Reproduce every line of the records below with no changes, omitting the pictures.

(Source records)
┄┄┄┄┄┄┄┄┄┄

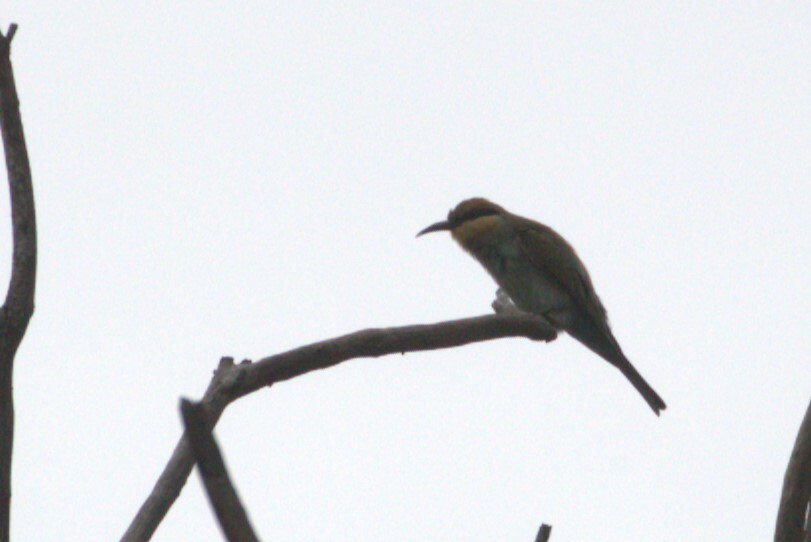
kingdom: Animalia
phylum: Chordata
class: Aves
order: Coraciiformes
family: Meropidae
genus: Merops
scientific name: Merops ornatus
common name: Rainbow bee-eater
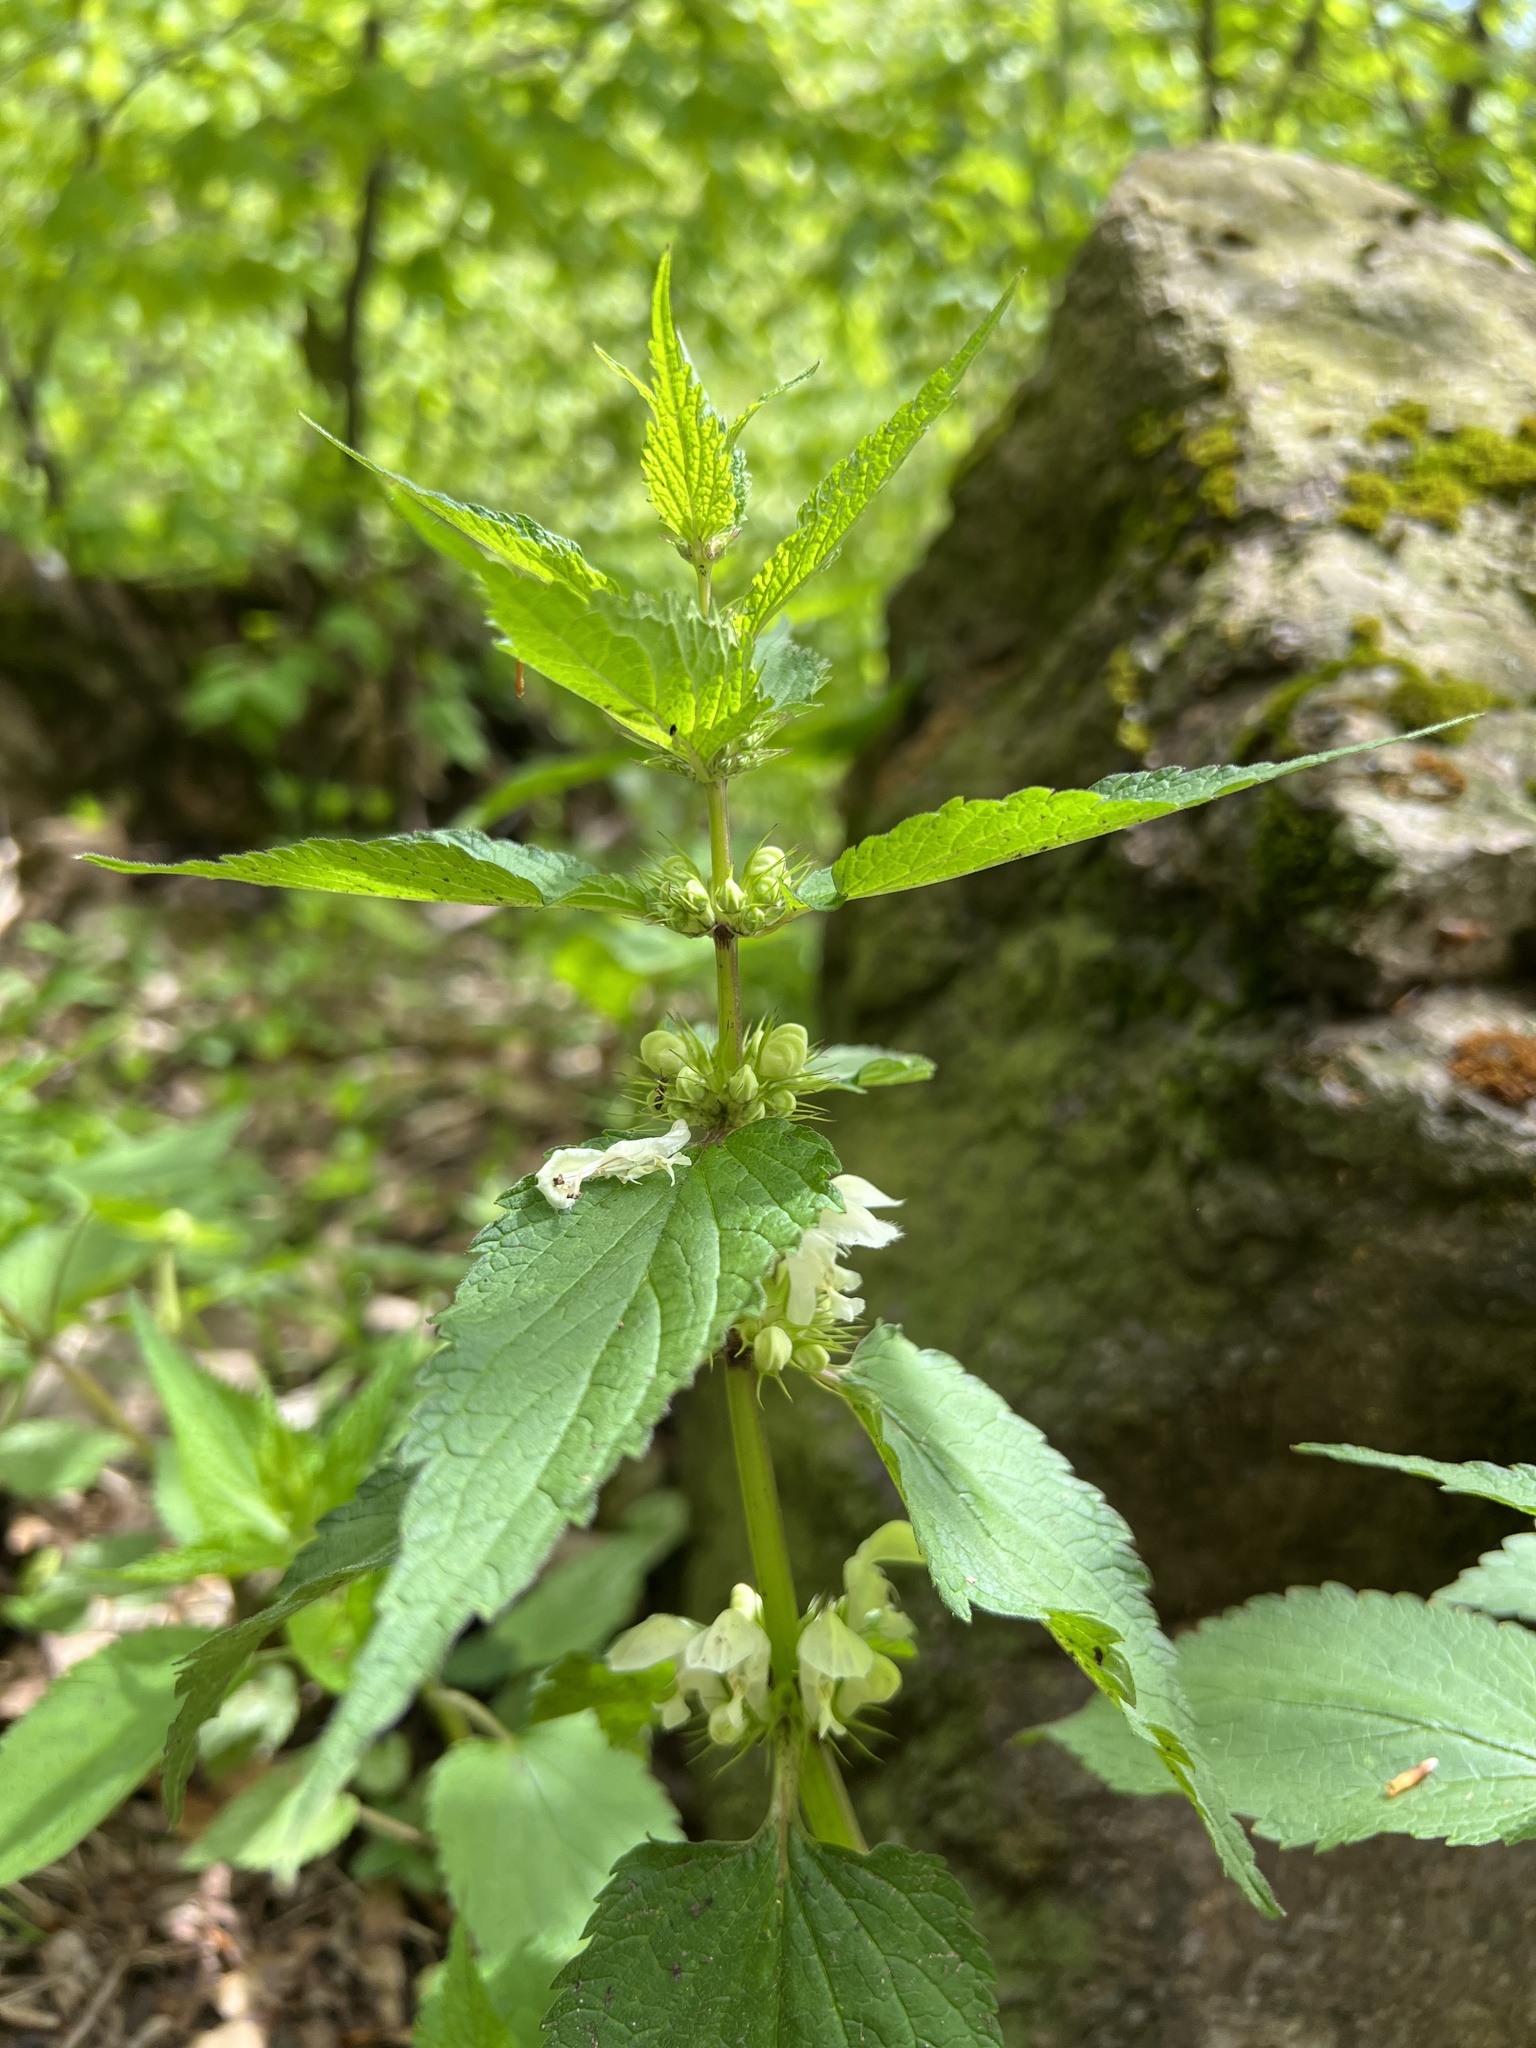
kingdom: Plantae
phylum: Tracheophyta
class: Magnoliopsida
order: Lamiales
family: Lamiaceae
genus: Lamium
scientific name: Lamium album
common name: White dead-nettle
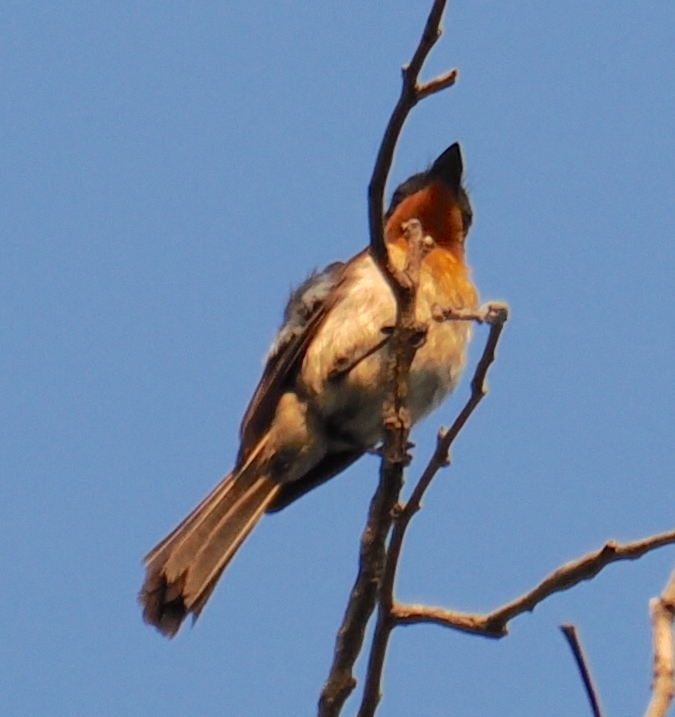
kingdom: Animalia
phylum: Chordata
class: Aves
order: Passeriformes
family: Monarchidae
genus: Myiagra
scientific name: Myiagra ruficollis
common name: Broad-billed flycatcher
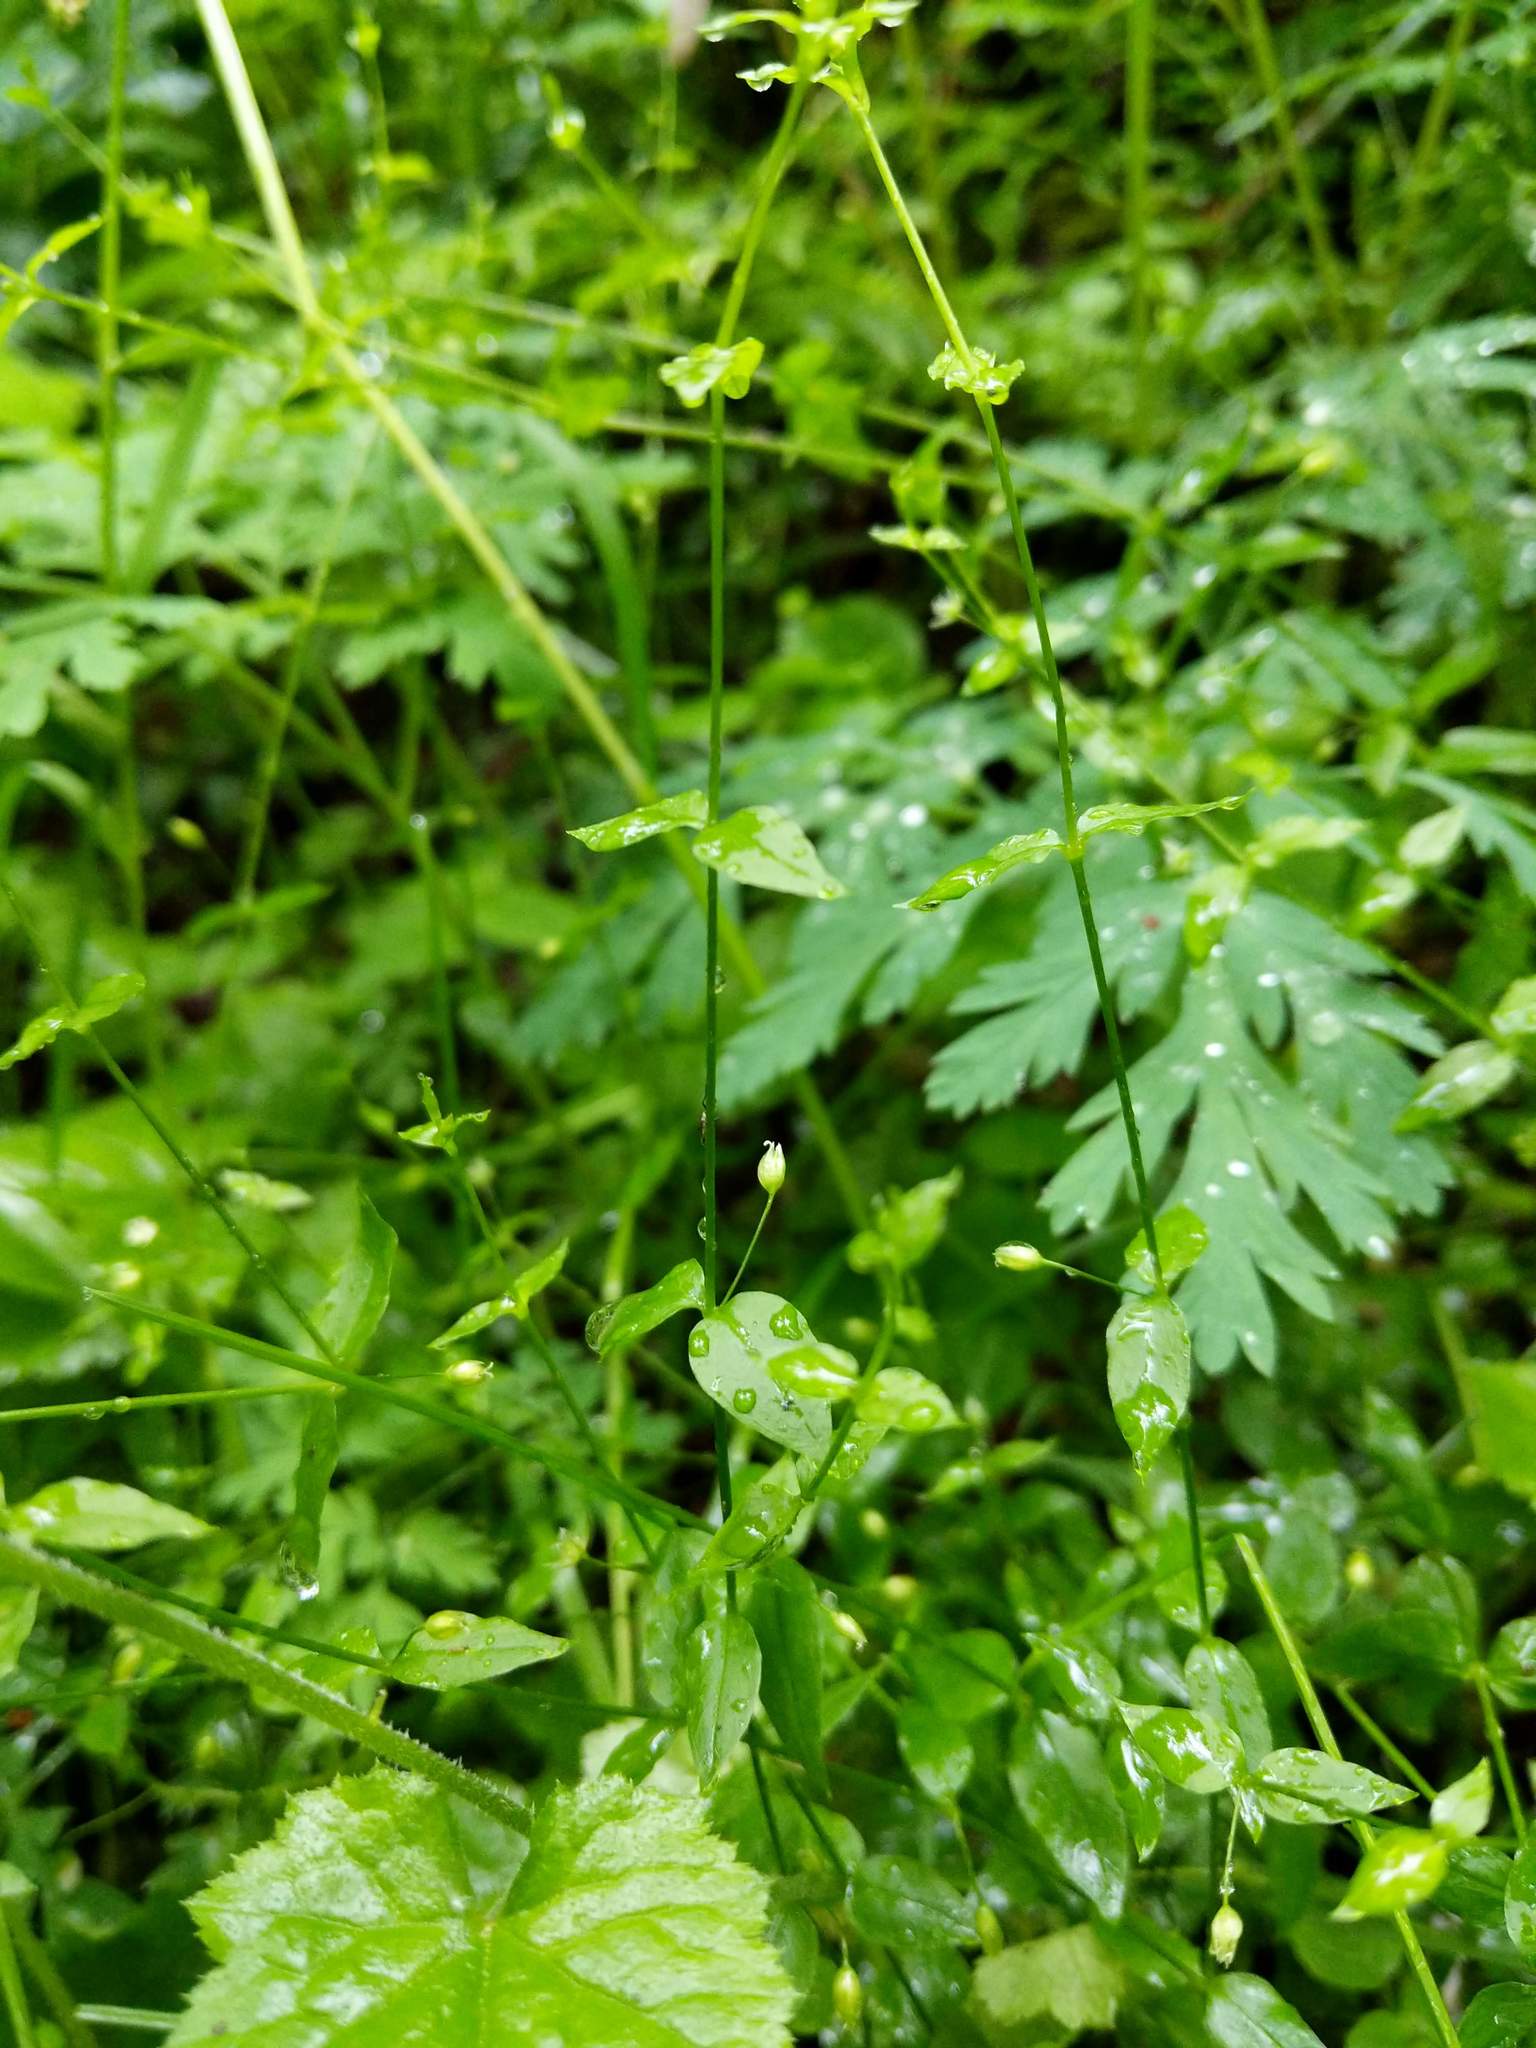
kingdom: Plantae
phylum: Tracheophyta
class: Magnoliopsida
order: Caryophyllales
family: Caryophyllaceae
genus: Stellaria
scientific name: Stellaria crispa
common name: Crimped stitchwort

┄┄┄┄┄┄┄┄┄┄

ANSWER FOR THIS EXERCISE »
kingdom: Animalia
phylum: Chordata
class: Aves
order: Coraciiformes
family: Meropidae
genus: Merops
scientific name: Merops ornatus
common name: Rainbow bee-eater
kingdom: Plantae
phylum: Tracheophyta
class: Magnoliopsida
order: Lamiales
family: Lamiaceae
genus: Lamium
scientific name: Lamium album
common name: White dead-nettle
kingdom: Animalia
phylum: Chordata
class: Aves
order: Passeriformes
family: Monarchidae
genus: Myiagra
scientific name: Myiagra ruficollis
common name: Broad-billed flycatcher
kingdom: Plantae
phylum: Tracheophyta
class: Magnoliopsida
order: Caryophyllales
family: Caryophyllaceae
genus: Stellaria
scientific name: Stellaria crispa
common name: Crimped stitchwort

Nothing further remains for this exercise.